Travis Kalanick, de voormalig CEO van Uber, noemt de rechtszaak van een investeerder tegen hem een ‘publieke en persoonlijke aanval’. Dat schrijft Reuters op basis van rechtbankdocumenten. Het gaat om een zaak tussen Kalanick en Uber-investeerder Benchmark Capital.
Volgens Benchmark heeft Kalanick als CEO niet in het belang van het bedrijf en zijn investeerders gehandeld, maar in eigenbelang. De rechtszaak gaat om een beslissing van juni vorig jaar. Het aantal plekken in de raad van bestuur van Uber werd toen uitgebreid van acht naar elf personen. Alleen Kalanick mocht bepalen wie op de nieuwe stoelen zouden plaatsnemen.

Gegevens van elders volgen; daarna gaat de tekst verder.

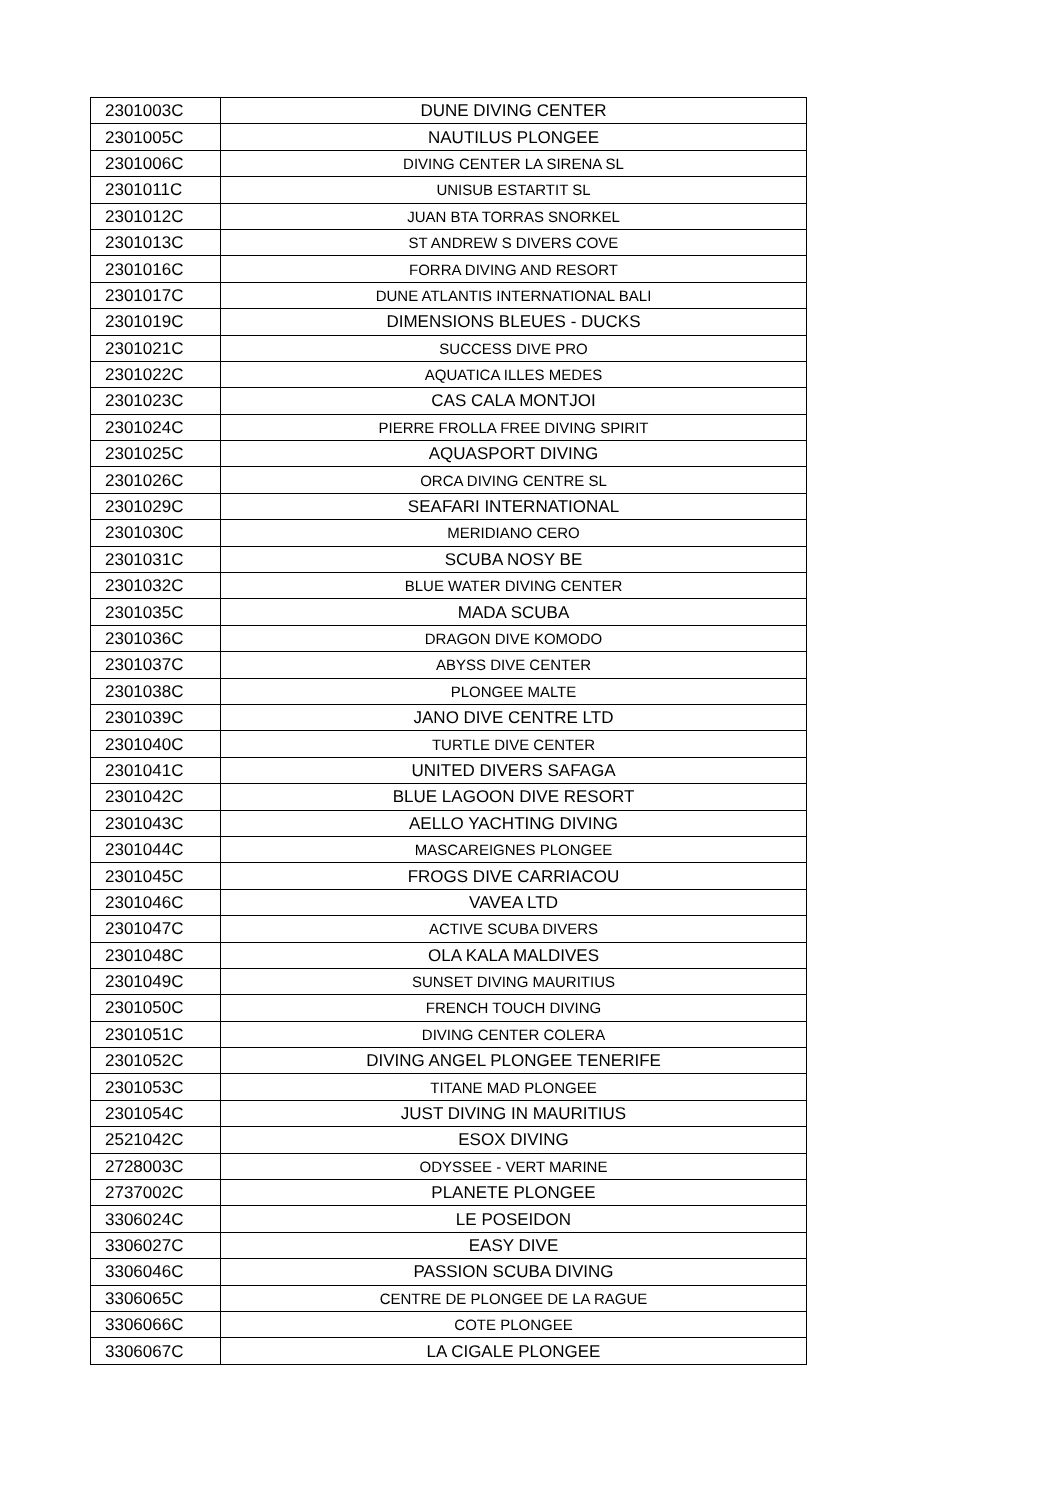| 2301003C | DUNE DIVING CENTER |
| 2301005C | NAUTILUS PLONGEE |
| 2301006C | DIVING CENTER LA SIRENA SL |
| 2301011C | UNISUB ESTARTIT SL |
| 2301012C | JUAN BTA TORRAS SNORKEL |
| 2301013C | ST ANDREW S DIVERS COVE |
| 2301016C | FORRA DIVING AND RESORT |
| 2301017C | DUNE ATLANTIS INTERNATIONAL BALI |
| 2301019C | DIMENSIONS BLEUES - DUCKS |
| 2301021C | SUCCESS DIVE PRO |
| 2301022C | AQUATICA ILLES MEDES |
| 2301023C | CAS CALA MONTJOI |
| 2301024C | PIERRE FROLLA FREE DIVING SPIRIT |
| 2301025C | AQUASPORT DIVING |
| 2301026C | ORCA DIVING CENTRE SL |
| 2301029C | SEAFARI INTERNATIONAL |
| 2301030C | MERIDIANO CERO |
| 2301031C | SCUBA NOSY BE |
| 2301032C | BLUE WATER DIVING CENTER |
| 2301035C | MADA SCUBA |
| 2301036C | DRAGON DIVE KOMODO |
| 2301037C | ABYSS DIVE CENTER |
| 2301038C | PLONGEE MALTE |
| 2301039C | JANO DIVE CENTRE LTD |
| 2301040C | TURTLE DIVE CENTER |
| 2301041C | UNITED DIVERS SAFAGA |
| 2301042C | BLUE LAGOON DIVE RESORT |
| 2301043C | AELLO YACHTING DIVING |
| 2301044C | MASCAREIGNES PLONGEE |
| 2301045C | FROGS DIVE CARRIACOU |
| 2301046C | VAVEA LTD |
| 2301047C | ACTIVE SCUBA DIVERS |
| 2301048C | OLA KALA MALDIVES |
| 2301049C | SUNSET DIVING MAURITIUS |
| 2301050C | FRENCH TOUCH DIVING |
| 2301051C | DIVING CENTER COLERA |
| 2301052C | DIVING ANGEL PLONGEE TENERIFE |
| 2301053C | TITANE MAD PLONGEE |
| 2301054C | JUST DIVING IN MAURITIUS |
| 2521042C | ESOX DIVING |
| 2728003C | ODYSSEE - VERT MARINE |
| 2737002C | PLANETE PLONGEE |
| 3306024C | LE POSEIDON |
| 3306027C | EASY DIVE |
| 3306046C | PASSION SCUBA DIVING |
| 3306065C | CENTRE DE PLONGEE DE LA RAGUE |
| 3306066C | COTE PLONGEE |
| 3306067C | LA CIGALE PLONGEE |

Kalanick gaf een van de plekken in de raad aan zichzelf. De andere twee stoelen zijn nog niet ingevuld. Volgens Benchmark is de raad van bestuur alleen uitgebreid om Kalanick’s positie binnen Uber veilig te stellen. Benchmark wil dat de beslissing van juni 2016 om de raad uit te breiden, ongedaan wordt gemaakt. Als dat lukt, verliest Kalanick automatisch zijn plek in het bestuur.
Het komt niet vaak voor dat een investeringsbedrijf een topman van een van zijn eigen investeringen voor de rechter sleept. Benchmark zegt dat de stap noodzakelijk was, omdat het nooit ingestemd zou hebben met de uitbreiding van juni 2016 als het destijds had geweten van het wangedrag van Kalanick en Uber.
Voormalig CEO Kalanick verweert zich in de rechtbankdocumenten, schrijft Reuters. Benchmark zou vorig jaar wel zeker hebben geweten van de beschuldigingen tegen Kalanick.